Ocracoke: a wonderful hiding place. To get there, you can fly, though not commercial flights or go by the North Carolina State Ferry System. If arriving from the northern end, the Hattaras ferry (free) will leave every 1/2 hour in the summer and on the hour in the winter months. From the Ocracoke village side of the island, ferries run from Cedar Island (2 hours & 10 minutes) or Swan Quarter ( 2 hours and 30 minutes). Cost is $15 a trip and runs on a set schedule. Be sure to call the 800 number to make your reservations coming and going from CI or SQ. See the NC Ferry webpage for more information.
The only way to get to Ocracoke is by a ferry. There are several different places in NC to board the car ferry. We picked it up on the Hatteras inlet. The total time was 40 minutes one-way. In off season, the ferries run from this location every hour; peak season every half hour.
You have to take a ferry to get to Ocracoke Island, which really helps it to maintain it's charm.
The most commonly used ferry runs between the town of Hatteras and the north end of Ocracoke island. The ferry is free, and it runs every half hour to an hour between 5:00am and 12:00am during the summer season. During the winter it runs every hour. The trip takes about 40 minutes.
There are also two ferries that run between Ocracoke Village and the mainland. One goes to Swan Quarter, and the other to Cedar Island. These are toll ferries, and they run far less frequently than the Hatteras Ferry. You can get the fares and schedule on NCDOT's web site, or at the National Seashore's visitor's center.
Here you see one of the many ferries criss-crossing the Pamlico Sound delivering their human and vehicular cargos to the various parts of the Outer Banks.
I think this must be a bit confusing to the seagulls... "Depending on the number of people onboard and the bread they brought along to feed us, do we stay with this one, or check out the other one?
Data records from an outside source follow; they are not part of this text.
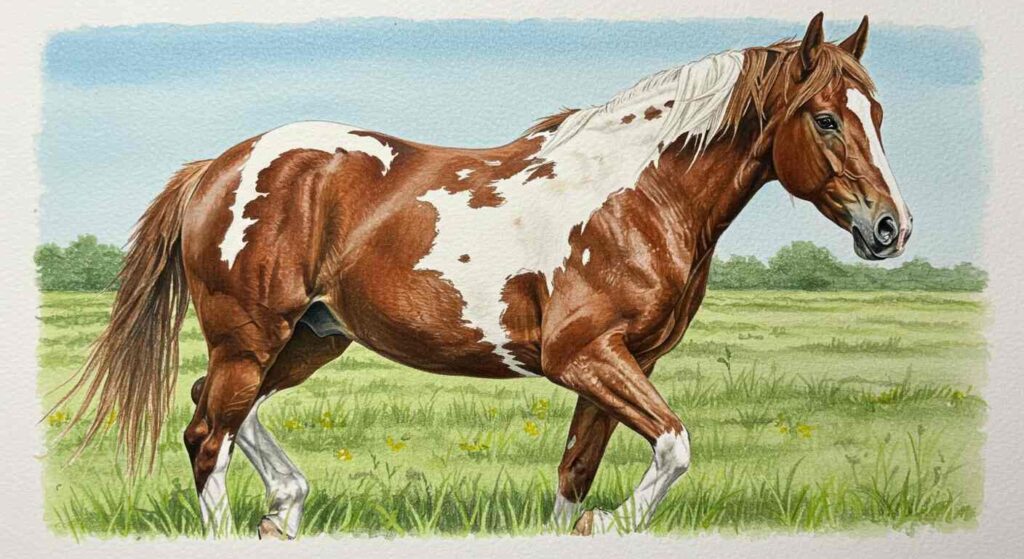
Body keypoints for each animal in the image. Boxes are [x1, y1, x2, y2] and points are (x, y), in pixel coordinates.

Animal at [58, 13, 912, 538]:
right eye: (825, 118)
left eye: (877, 115)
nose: (890, 228)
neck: (637, 194)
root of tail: (217, 166)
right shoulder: (585, 356)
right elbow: (673, 445)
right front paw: (615, 521)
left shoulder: (622, 364)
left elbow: (575, 473)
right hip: (251, 336)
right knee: (209, 433)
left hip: (308, 338)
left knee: (222, 409)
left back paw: (284, 509)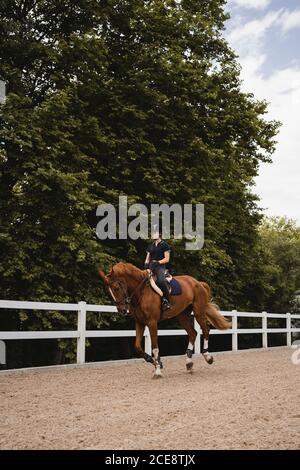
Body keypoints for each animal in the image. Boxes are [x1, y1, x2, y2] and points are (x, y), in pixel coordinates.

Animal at [98, 260, 230, 378]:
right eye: (108, 292)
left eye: (116, 288)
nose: (122, 311)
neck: (140, 293)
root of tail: (198, 282)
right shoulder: (140, 323)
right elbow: (137, 347)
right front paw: (157, 363)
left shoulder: (152, 322)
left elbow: (155, 347)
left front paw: (157, 371)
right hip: (182, 315)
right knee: (193, 333)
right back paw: (189, 363)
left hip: (198, 312)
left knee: (205, 330)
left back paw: (208, 357)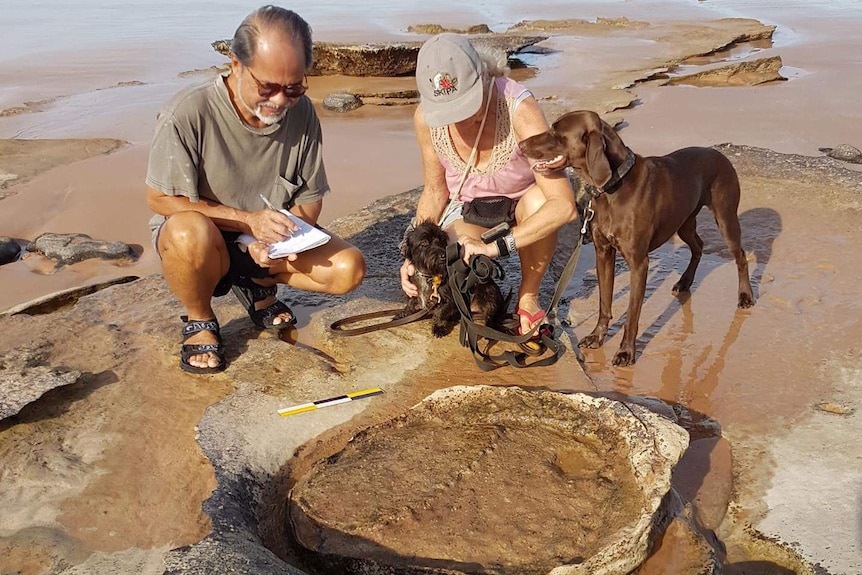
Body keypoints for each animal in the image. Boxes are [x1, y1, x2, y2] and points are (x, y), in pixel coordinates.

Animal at [516, 110, 752, 366]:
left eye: (556, 133)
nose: (521, 145)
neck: (612, 187)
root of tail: (721, 155)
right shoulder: (604, 254)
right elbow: (604, 303)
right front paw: (597, 337)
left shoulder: (639, 263)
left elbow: (632, 314)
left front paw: (625, 352)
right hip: (684, 223)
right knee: (698, 246)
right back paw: (685, 281)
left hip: (725, 218)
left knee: (740, 255)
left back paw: (745, 296)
Decisions, Decisions..."
We arrived at Swan Quarter at 6:15am and though we had reservations for the 9am ferry, we were very lucky to be able to catch the earlier 7am trek to Ocracoke Island. *** A note here... There is NOTHING to do or places to eat in Swan Quarter at such an early hour, so bring food as there are only vending machines at the dock and on the ferries! ***
The trip to Ocracoke Island takes 2 hours and 45 minutes which seems like a long time if you've been driving for 6 hours, but I can truly say that the trip was most enjoyable as it was both envigorating and relaxing. The open air, the sights, sounds, and smell of the water all combine to make this a most pleasant voyage! You should do this!
The ferries range in size from 110 feet to 220 feet and we happened upon the largest one for the passage to Ocracoke. Ferries depart and arrive from 9 different points. The ferry from Swan Quarter to Ocracoke Island costs $15 per vehicle but some other ferries are free.
These ferries can navigate in as little as 5 feet of water and are very well maintained by the State of North Carolina. Ferry schedules and contact information is listed below.
From the Swan Quarter there is a ferry available to Ocracoke twice or three times a day. It takes over 2,5 hours, but if you are lucky, you can even see some dolphins along the cruise :-) Good opportunity to get some suntan too.
We had 2 huge bags of bread for the seagulls. It was fun throwing it in the air and observing those fantastic birds catching some pieces above our heads. Great fun for kids and grown-ups as well ;-)
Well, if you are rich, you can go there by plane :-). There was an airport for small planes too.
Although you can reach parts of the Outer Banks without taking a Ferry, the Ferry ride is still a great way to get there. Spending a little time on the Ferry helps you relax and get in the mood for the easy-going Outre Banks Life. The Longest Ferrys go from the mainland to and from Ocracoke but there are smaller ones to get you between the other islands.
In Peak Season, get there early as there are limited slots on the ferries.